Au-delà des contraintes imposées par le marché du travail, l’employabilité des actifs se fait à tout âge et repose sur les choix individuels, chacun ayant son propre “sens au travail” (selon ses intérêts et engagements personnels). Certains travailleurs s’arrêteront plus tôt et d’autres poursuivront au-delà de 67 ans. Le succès de carrière passe par la capacité des travailleurs à développer leur marque “employé”, en faisant évoluer leurs compétences en continu. 

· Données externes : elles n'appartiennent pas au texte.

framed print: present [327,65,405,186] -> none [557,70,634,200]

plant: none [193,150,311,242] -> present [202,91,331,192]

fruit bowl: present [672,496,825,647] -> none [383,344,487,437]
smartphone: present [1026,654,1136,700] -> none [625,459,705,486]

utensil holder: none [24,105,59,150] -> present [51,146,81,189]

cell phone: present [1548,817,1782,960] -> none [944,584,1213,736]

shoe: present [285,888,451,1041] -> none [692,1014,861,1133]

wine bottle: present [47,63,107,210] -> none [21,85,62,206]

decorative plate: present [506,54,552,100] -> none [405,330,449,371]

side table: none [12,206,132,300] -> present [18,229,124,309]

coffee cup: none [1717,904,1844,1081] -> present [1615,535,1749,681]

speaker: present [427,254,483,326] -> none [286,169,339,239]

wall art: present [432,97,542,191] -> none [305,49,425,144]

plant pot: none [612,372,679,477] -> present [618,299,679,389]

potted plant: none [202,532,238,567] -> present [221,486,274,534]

L’hybridation des statuts, sans distinction apparente entre indépendants et salariés, est devenue la norme (ex. plus de différences notables sur la sécurité sociale, droit à la retraite, etc.) et elle accentue la précarité des plus vulnérables (moins agiles et aux moyens financiers limités pour développer les compétences). L’individualisation du travail combinée au digital renforce les espaces de coworking publics et diminue le rôle d’interaction sociale des entreprises.

 

 

Hypothèse de rupture (H3b) : Retour à un modèle classique mais renouvelé par une logique d’EC qui s’étend à la sphère privée.

 

Retour à une forme de travail traditionnelle mais renouvelée par une plus grande prise de distance au travail, pour se concentrer sur d’autres activités et la prise en charge de l’EC en tant que citoyen.
La formation reste traditionnelle avec une revalorisation partielle des compétences manuelles qui ne sont pas uniquement dédiées à la sphère professionnelle.  Les compétences manuelles à finalité d’EC sont surtout valorisées, en effet,  pour la sphère privée, tandis que les entreprises continuent de valoriser des compétences soft et intellectuelles.

Il y a un retour sur des carrières classiques basées sur le contrat psychologique de « sécurité-fidélité » avec un renforcement de l’entreprise comme vecteur d'interaction sociale et la diminution de la digitalisation du travail. Ce modèle du travail est tout de même renouvelé avec un engagement plus important des entreprises sur des modèles d’entreprises libérées et des logiques d’EC dans la gestion des ressources humaines, pouvant toucher toutes les dimensions du travail (contenu, organisation, relations humaines). Par exemple, promouvoir l'éco-conception des pratiques et de l’environnement de travail, reprendre le principe de recyclage pour repenser le redéploiement des travailleurs en interne, ou celui de réparation pour une meilleure réintégration des salariés après une absence prolongée.

Le modèle du travail est également renouvelé avec la standardisation de la semaine à 4 jours, voire moins pour les entreprises les plus avant gardistes, en lignée avec la recherche d’un meilleur épanouissement privé et la fin du “sens donné au travail”, qui n’est plus une finalité en soi.
La baisse du temps de travail combinée à une baisse de l'employabilité des seniors qui partent plus tôt à la retraite, permet une régulation du marché du travail malgré la baisse du taux d’emploi industriel suite au ralentissement de l’activité des industriels (dans une démarche de ralentissement de la production et consommation).